Nachdenken & Zusehen
beinahe hätten wir jetzt hier einfach geschrieben „das Nachdenken ist noch nicht abgeschlossen“ und Sie damit fulminant in den Freitag entlassen...
...aber dann haben wir uns doch erinnert, dass mit solchen leeren Floskeln höchstens Politiker durchkommen, der Checkpoint als Raum für Notizen aber eher nicht funktioniert (schon wegen der Kratzer auf dem Smartphone).
Also noch mal von vorn:
„Ich werde jetzt nicht 14 Tage lang tatenlos zusehen“, hatte Angela Merkel am Abend des 28. März gesagt (MER-Count-up – Tage seit Nichtentscheidung: 12). Sie wird recht behalten: Es werden mindestens 16 Tage sein. Die geplante Runde zur Pandemiebekämpfung wird nach Tagesspiegel-Informationen von Montag auf mindestens Mittwoch verschoben, weil das Nachdenken noch immer nicht abgeschlossen ist. Die Ministerpräsident:innen und die Kanzlerin wollen sich diesmal vorher in Osterruhe auf eine Beschlussvorlage einigen, um nicht wieder ein lautes Debakel auszulösen (Sorry, nochmal nachgedacht...).
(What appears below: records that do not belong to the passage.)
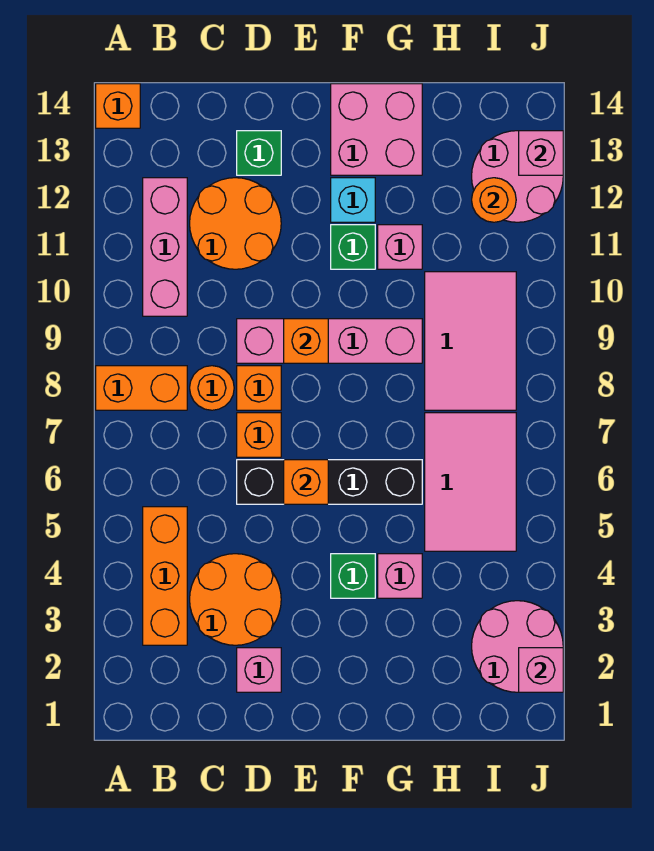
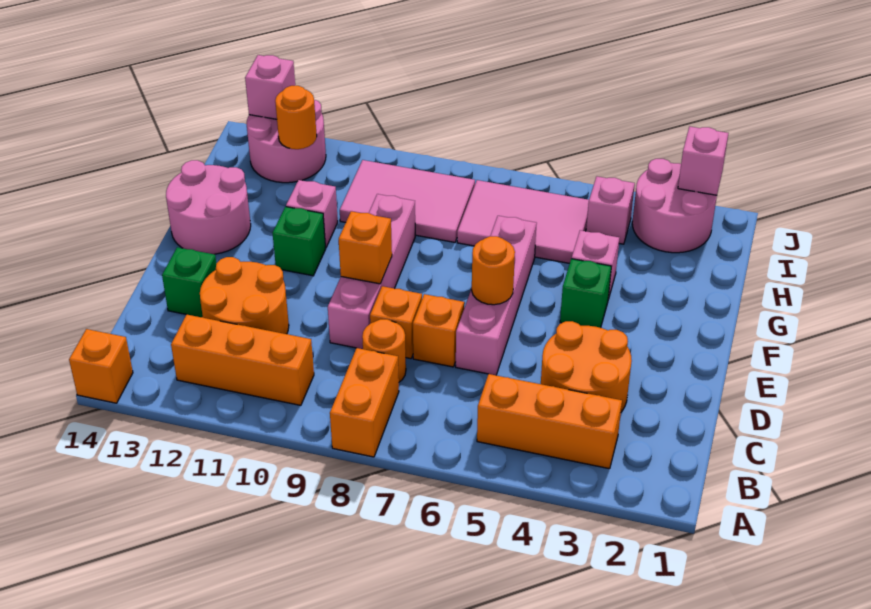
pink 1x3 brick [143,178,187,316] -> orange 1x3 brick [171,315,314,405]
pink 1x1 brick [237,648,281,692] -> pink 1x1 brick moved to [586,176,635,244]
black 1x4 brick [237,460,422,504] -> pink 1x4 brick [456,216,537,375]
orange 1x1 brick [284,460,328,504] -> orange 1x1 round brick [472,236,515,305]
cyan 1x1 brick [331,178,375,222] -> none
pink 2x2 brick [331,84,422,175] -> pink 2x2 round brick [166,160,251,254]

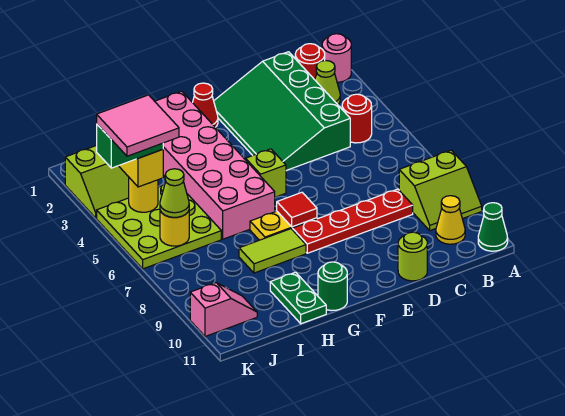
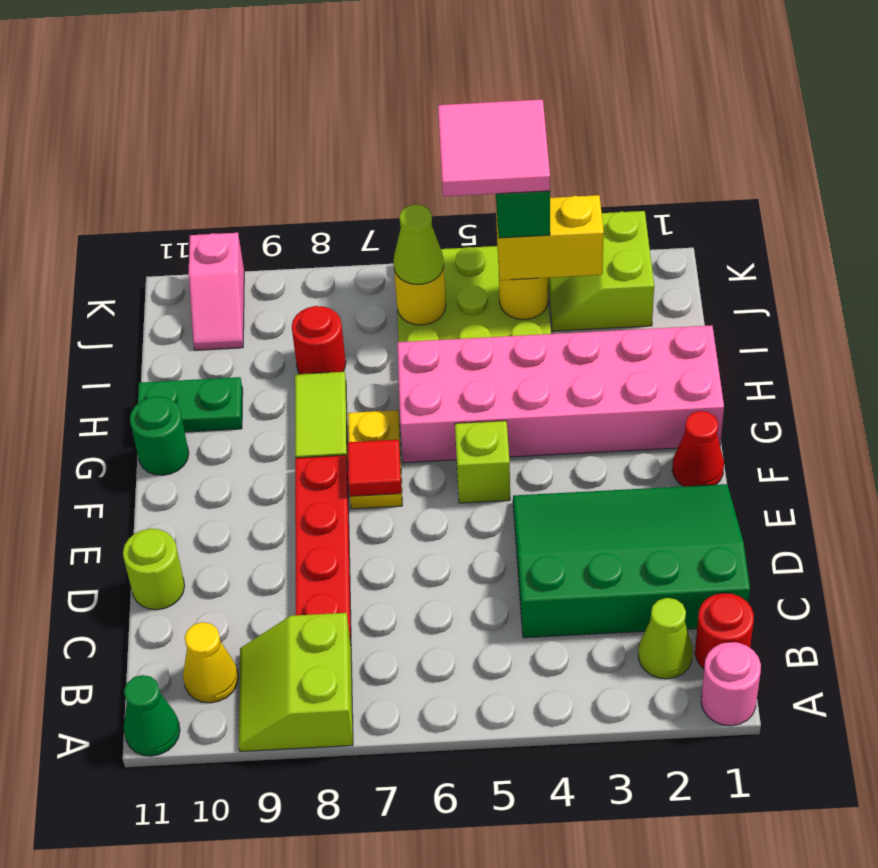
red 1x1 round brick [342,94,372,143] -> red 1x1 round brick moved to [292,306,346,374]

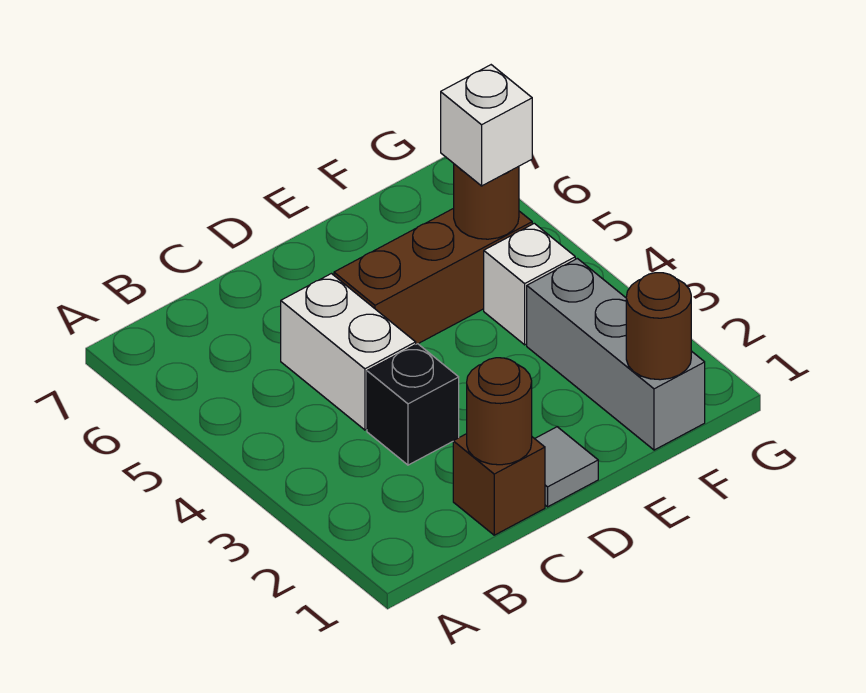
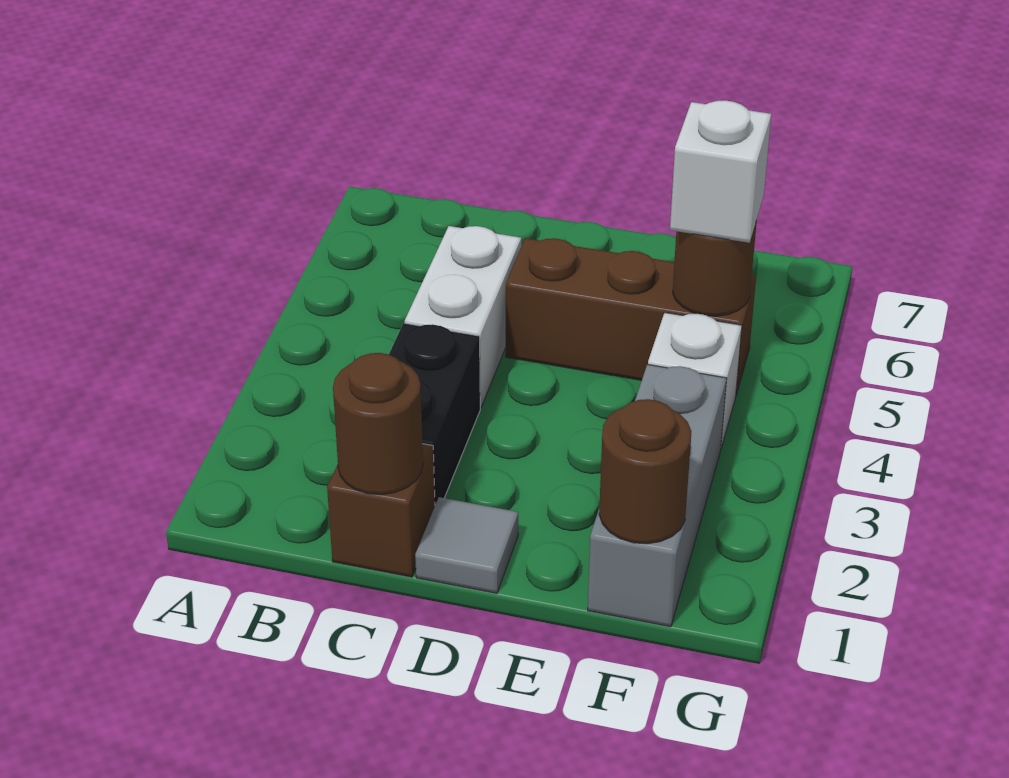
black 1x1 brick [367,344,459,465] -> black 1x2 brick [389,323,480,505]

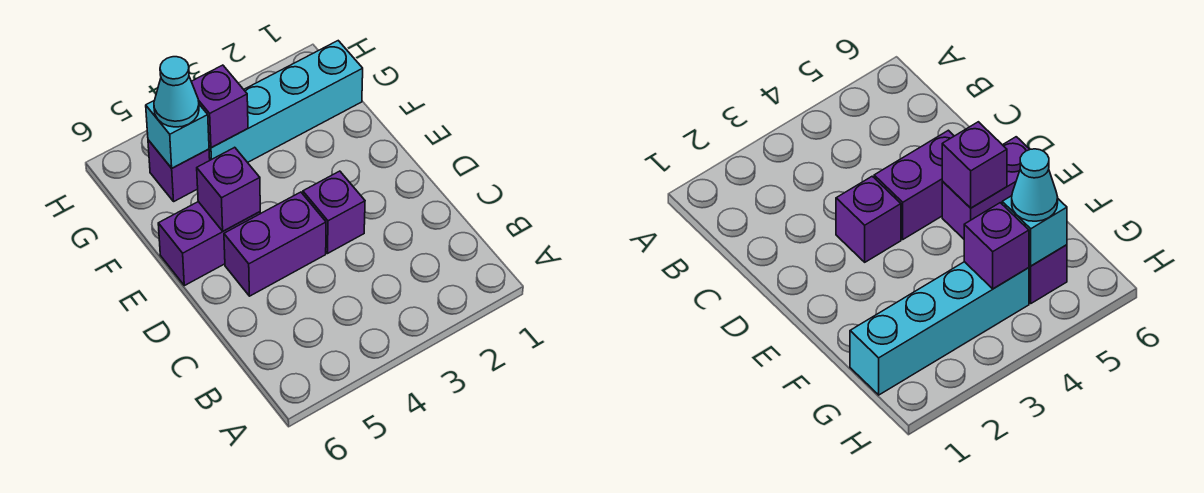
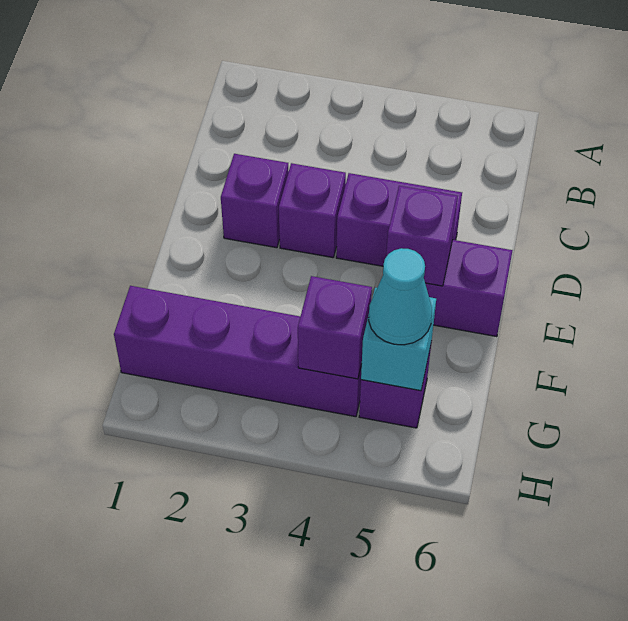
none -> purple 1x1 brick [221,154,289,248]
cyan 1x4 brick [209,41,363,162] -> purple 1x4 brick [114,286,362,417]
Die Hoffnung, dass bei all der Weile ein gutes Ding herauskommt, schwindet mit jedem Tag.
MPK-Chef Michael Müller musste gestern jedenfalls die Telefonschalte der Berliner Senatssitzung (zu den Ergebnissen gleich mehr) mehrfach verlassen, um mit Olaf und Angela zu telefonieren. Zwar ist die Inzidenz über die Ostertage wieder etwas gesunken, doch die Zahl der Menschen, die auf Intensivstationen behandelt werden müssen, steigt und steigt. Sie liegen nun länger dort – weil sie jünger sind.
„Wir verpassen jede Ausfahrt zur Senkung der Zahlen“, twitterte gestern der Intensivmediziner Christian Karagiannidis, „Bitte handelt endlich!“ Christian Drosten retweetete das mit dem Zusatz: „Dies ist ein Notruf.“ In seiner Charité werden derweil schon wieder planbare Eingriffe abgesagt. Alles auf Notversorgung.
In einem Spiegel-Interview sagte Karagiannidis später: „Es lässt mich verzweifeln, dass die Leute nicht verstehen, was diese dritte Coronawelle für die Krankenhäuser bedeutet. Das Personal arbeitet seit fast einem Jahr unter Volllast. Es gab nur im Sommer eine kurze Verschnaufpause. Das halten sie nicht mehr lange aus. Je länger die Überlastung andauert, desto mehr Mitarbeiter werden gehen. Gerade Jüngere machen das so nicht mehr mit. Ich befürchte, viele ahnen gar nicht, was da auf uns noch zukommt nach Corona.“
Derweil versinkt die Politik im nachdenklichen Wahlkampf und beschäftigt sich lieber intensiv damit, wie der nächste Lockdown denn nun heißen soll, damit möglichst wenige (politisch) beschädigt werden. Die Langzeitschäden tragen andere.